(Task data)

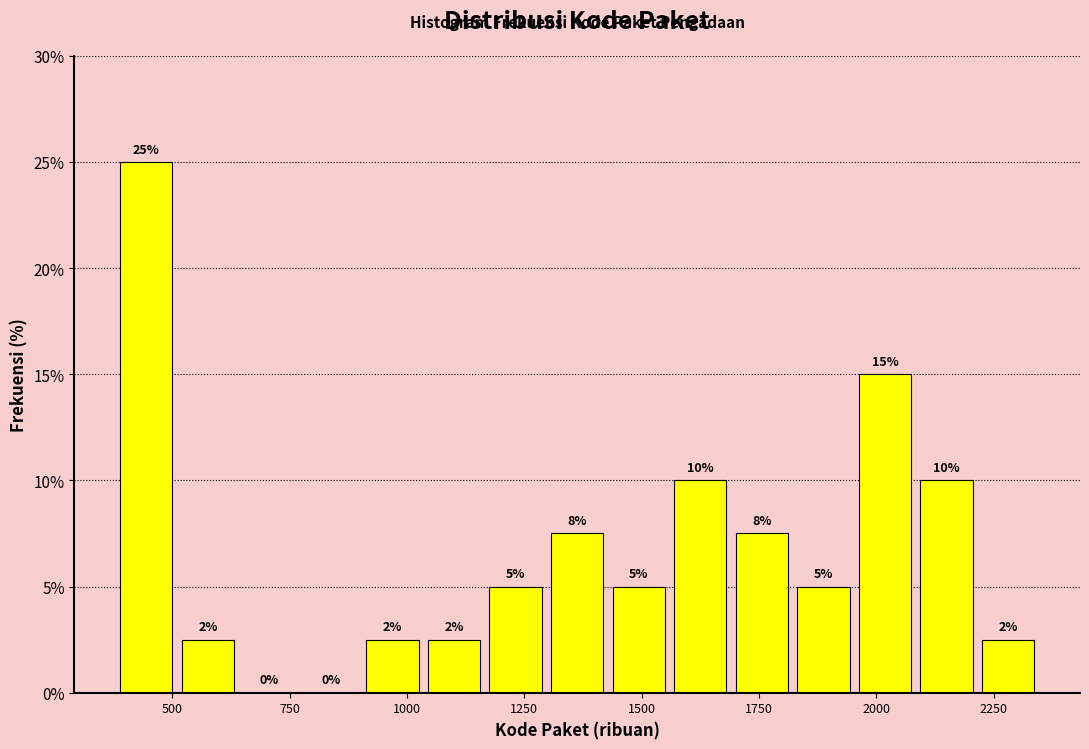

Read against the x-axis, roughly where is the centre of the tallest bar?

450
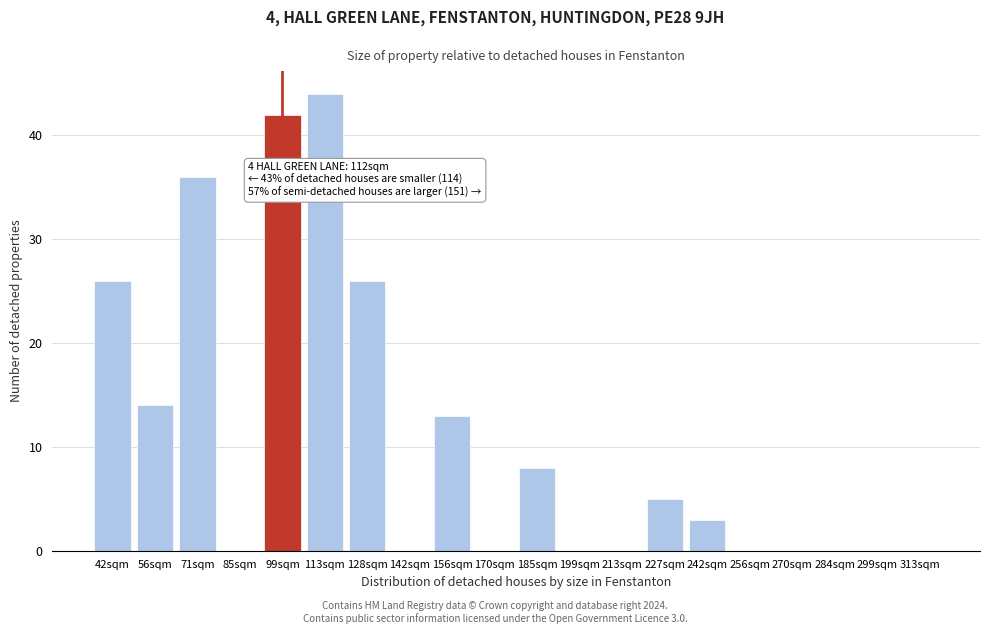

Reading right to left, transcribe all the data shown in this chart.

313sqm=0	299sqm=0	284sqm=0	270sqm=0	256sqm=0	242sqm=3	227sqm=5	213sqm=0	199sqm=0	185sqm=8	170sqm=0	156sqm=13	142sqm=0	128sqm=26	113sqm=44	99sqm=42	85sqm=0	71sqm=36	56sqm=14	42sqm=26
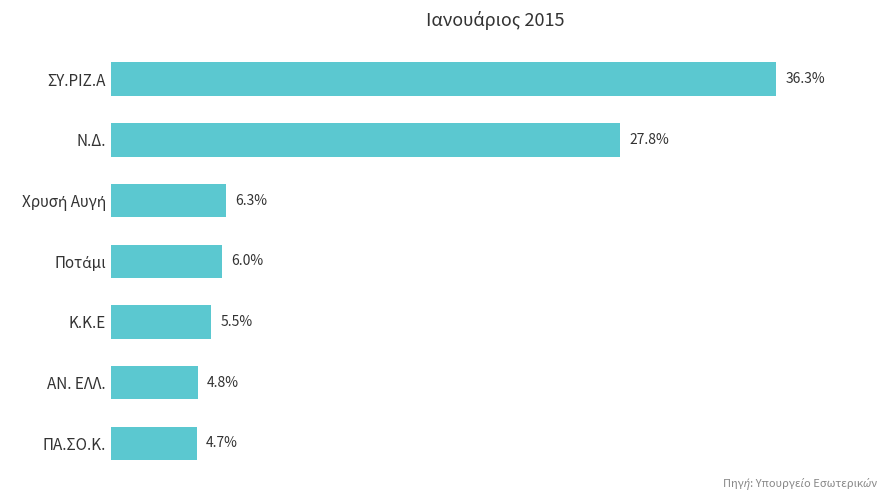

Does the chart contain stacked bars?

No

(End Task data)

→ **About this task**
Can you repeat the listing above word for word, from the first line to the last, but without the pictures?

→ **Exercise response**
Read against the x-axis, roughly where is the centre of the tallest bar?

450

Reading right to left, transcribe all the data shown in this chart.

313sqm=0	299sqm=0	284sqm=0	270sqm=0	256sqm=0	242sqm=3	227sqm=5	213sqm=0	199sqm=0	185sqm=8	170sqm=0	156sqm=13	142sqm=0	128sqm=26	113sqm=44	99sqm=42	85sqm=0	71sqm=36	56sqm=14	42sqm=26

Does the chart contain stacked bars?

No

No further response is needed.